== What is required ==
Please update the baseball article from "-- Kevin Costner" through "the minor leagues.", swapping "Little League" for "youth league".

“Yeah, I was in The Show. I was in The Show for 21 days once -- 21 greatest days of my life. You know you never handle your luggage in The Show? Someone else carries your bags. It’s great. You hit white balls for batting practice. Ballparks are like cathedrals. The hotels all have room service…”
-- Kevin Costner as “Crash Davis”, in “Bull Durham”
BY DENNIS RICHARDSON
19 August 2021
ORLANDO, FL – The Show. The Majors. The Bigs. Big Time. Whichever nickname you want to use, playing in the major leagues has been the dream of most every player who has worn a baseball uniform, be it Little League, high school, independent league, or the minor leagues.
Major League Baseball, with its multi-million-dollar salaries; where players travel by chartered jet instead of a well-used team bus; stay in five-star hotels instead of three-star accommodations; play on pristine lawns in iconic ballparks like Yankee Stadium, Fenway Park, Wrigley Field, and Dodger Stadium; and walk among the ghosts of players like Ruth, Gehrig, Cobb, Mantle, Williams, Aaron, Seaver, Gibson, and DiMaggio. And, yeah, someone else carries your bags. It is the game’s summit.
Just one-half of one percent of high school baseball players will play one day of professional baseball. And fewer than 1 in 11 of those minor-league players make it to the majors – The Show -- for even a single day. Still, they chase the dream.
Every baseball fan has heard the stories of the greats like Gehrig, Ruth, DiMaggio, and Aaron. Then there is the other side. The stories that fans don’t hear, but should -- like Jeremy Wolf.
After helping Trinity University (San Antonio, TX) win the Division III College World Series, the Scottsdale, AZ, native was drafted by the New York Mets in the 31st round of Major League Baseball’s 2016 June Amateur Draft.
As the 940th player taken, there was no fanfare surrounding Wolf’s selection. No million-dollar bonus, no press conference announcing his signing. Just a simple here’s your contract, and here’s when and where you report.
Still, “it was a dream come true,” to be picked by the team he rooted for as a child.
It didn’t take long for that dream to sour, though. In his second season, Wolf played for the Brooklyn Cyclones in the short-season, low-Class A New York-Penn League. The Brooklyn ballpark is in the shadows of the famed Coney Island Boardwalk, just 20 miles from the Mets’ Citi Field. Might just as well have been in another universe.
Wolf said he made $4,500 a year playing baseball. “I’d work 70 hours a week, and I would get paid $45 per game, so that comes out to like $3 an hour. The bat boy and hot dog vendor make more.”

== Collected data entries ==

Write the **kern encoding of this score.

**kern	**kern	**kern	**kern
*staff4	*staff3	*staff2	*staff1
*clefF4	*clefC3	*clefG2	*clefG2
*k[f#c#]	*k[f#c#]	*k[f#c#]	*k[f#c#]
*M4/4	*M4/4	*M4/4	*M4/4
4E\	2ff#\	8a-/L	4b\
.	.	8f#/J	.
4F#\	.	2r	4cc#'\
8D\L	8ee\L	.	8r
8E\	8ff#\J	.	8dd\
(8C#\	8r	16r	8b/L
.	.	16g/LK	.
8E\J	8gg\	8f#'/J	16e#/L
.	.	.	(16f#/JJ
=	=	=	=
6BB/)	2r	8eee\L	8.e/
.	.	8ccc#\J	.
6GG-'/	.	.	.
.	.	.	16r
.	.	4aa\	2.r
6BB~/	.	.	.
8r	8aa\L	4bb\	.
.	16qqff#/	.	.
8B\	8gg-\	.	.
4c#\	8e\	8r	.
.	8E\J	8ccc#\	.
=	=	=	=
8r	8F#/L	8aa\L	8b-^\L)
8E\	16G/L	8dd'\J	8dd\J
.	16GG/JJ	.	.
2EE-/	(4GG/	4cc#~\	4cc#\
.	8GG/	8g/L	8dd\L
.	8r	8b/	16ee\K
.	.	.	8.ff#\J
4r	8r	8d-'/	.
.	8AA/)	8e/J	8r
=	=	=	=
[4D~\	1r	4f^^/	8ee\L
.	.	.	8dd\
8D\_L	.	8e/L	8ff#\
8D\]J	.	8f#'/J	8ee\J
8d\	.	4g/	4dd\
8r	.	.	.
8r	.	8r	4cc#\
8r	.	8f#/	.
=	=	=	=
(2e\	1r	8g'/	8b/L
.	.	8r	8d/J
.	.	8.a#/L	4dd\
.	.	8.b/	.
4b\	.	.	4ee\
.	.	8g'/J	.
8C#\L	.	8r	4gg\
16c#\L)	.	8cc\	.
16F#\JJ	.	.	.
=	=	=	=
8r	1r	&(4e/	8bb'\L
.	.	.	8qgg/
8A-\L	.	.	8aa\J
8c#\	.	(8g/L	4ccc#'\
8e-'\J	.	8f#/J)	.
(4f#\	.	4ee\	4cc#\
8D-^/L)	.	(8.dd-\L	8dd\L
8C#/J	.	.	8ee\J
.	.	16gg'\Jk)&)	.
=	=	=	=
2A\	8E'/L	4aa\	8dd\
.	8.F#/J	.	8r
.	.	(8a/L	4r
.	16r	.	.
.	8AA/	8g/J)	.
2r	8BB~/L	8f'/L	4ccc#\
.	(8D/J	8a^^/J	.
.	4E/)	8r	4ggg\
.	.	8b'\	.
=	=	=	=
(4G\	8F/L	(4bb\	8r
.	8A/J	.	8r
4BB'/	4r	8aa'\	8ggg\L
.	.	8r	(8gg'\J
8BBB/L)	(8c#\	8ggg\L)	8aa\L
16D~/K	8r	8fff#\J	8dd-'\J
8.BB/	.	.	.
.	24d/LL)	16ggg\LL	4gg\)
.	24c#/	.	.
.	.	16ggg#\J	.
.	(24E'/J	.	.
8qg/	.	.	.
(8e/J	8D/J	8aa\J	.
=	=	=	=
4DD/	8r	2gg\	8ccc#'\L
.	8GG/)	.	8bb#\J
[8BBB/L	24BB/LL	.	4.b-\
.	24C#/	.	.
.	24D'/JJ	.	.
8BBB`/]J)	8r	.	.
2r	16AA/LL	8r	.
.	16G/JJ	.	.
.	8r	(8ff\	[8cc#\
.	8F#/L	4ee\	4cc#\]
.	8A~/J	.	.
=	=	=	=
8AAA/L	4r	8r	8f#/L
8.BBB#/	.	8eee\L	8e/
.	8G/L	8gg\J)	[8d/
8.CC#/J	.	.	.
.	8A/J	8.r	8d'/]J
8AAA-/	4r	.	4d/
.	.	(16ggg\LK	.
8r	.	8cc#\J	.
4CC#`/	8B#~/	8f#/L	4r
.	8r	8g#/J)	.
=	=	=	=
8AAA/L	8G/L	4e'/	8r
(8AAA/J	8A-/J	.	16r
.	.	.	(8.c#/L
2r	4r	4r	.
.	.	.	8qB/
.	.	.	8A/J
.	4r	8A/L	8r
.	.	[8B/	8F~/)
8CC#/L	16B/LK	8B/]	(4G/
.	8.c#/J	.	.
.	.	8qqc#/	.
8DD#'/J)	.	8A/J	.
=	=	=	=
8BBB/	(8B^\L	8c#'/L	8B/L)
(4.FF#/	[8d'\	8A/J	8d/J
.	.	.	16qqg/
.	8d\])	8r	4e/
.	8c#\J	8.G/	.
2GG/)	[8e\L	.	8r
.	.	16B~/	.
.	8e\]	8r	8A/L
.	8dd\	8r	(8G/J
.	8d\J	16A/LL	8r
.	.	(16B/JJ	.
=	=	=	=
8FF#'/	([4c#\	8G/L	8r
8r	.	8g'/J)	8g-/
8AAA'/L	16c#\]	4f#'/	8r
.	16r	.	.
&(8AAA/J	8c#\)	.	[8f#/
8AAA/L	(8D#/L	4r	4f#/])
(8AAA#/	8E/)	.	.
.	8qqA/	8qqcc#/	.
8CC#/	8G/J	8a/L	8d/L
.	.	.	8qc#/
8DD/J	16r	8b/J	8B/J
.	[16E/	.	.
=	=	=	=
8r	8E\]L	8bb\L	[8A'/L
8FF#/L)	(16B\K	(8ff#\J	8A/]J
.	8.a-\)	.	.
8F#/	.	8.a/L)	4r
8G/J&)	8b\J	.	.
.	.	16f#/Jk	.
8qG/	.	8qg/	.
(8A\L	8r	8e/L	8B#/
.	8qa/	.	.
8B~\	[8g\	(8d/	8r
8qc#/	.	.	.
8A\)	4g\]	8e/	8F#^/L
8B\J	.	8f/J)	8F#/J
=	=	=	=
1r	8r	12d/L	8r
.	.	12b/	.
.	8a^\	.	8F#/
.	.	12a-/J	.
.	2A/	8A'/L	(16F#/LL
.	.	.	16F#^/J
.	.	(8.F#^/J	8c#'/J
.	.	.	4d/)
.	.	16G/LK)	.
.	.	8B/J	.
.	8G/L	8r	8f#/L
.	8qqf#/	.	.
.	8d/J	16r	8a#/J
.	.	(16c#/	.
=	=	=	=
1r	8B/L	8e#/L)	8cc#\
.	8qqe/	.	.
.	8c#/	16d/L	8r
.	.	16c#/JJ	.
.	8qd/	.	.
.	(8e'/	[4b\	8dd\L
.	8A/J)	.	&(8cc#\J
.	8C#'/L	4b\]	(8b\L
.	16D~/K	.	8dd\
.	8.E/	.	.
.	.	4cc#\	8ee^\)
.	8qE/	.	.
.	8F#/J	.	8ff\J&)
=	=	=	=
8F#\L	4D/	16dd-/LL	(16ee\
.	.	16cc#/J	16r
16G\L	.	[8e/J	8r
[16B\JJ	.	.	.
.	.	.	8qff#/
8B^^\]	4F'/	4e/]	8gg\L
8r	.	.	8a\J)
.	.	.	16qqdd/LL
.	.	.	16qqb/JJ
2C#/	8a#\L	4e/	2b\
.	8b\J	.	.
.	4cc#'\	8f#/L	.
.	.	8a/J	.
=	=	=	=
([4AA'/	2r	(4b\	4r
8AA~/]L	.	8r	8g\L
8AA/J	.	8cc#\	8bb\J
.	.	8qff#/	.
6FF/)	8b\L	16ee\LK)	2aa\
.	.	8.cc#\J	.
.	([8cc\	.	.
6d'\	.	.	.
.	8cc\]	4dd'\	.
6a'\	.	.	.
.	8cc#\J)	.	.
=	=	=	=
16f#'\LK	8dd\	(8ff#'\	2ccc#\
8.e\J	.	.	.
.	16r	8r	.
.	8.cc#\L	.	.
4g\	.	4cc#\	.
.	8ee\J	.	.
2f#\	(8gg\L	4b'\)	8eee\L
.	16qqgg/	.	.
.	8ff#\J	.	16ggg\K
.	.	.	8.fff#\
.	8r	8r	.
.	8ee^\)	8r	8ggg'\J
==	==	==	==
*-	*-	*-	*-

== Completed exercise ==
-- Kevin Costner as “Crash Davis”, in “Bull Durham”
BY DENNIS RICHARDSON
19 August 2021
ORLANDO, FL – The Show. The Majors. The Bigs. Big Time. Whichever nickname you want to use, playing in the major leagues has been the dream of most every player who has worn a baseball uniform, be it youth league, high school, independent league, or the minor leagues.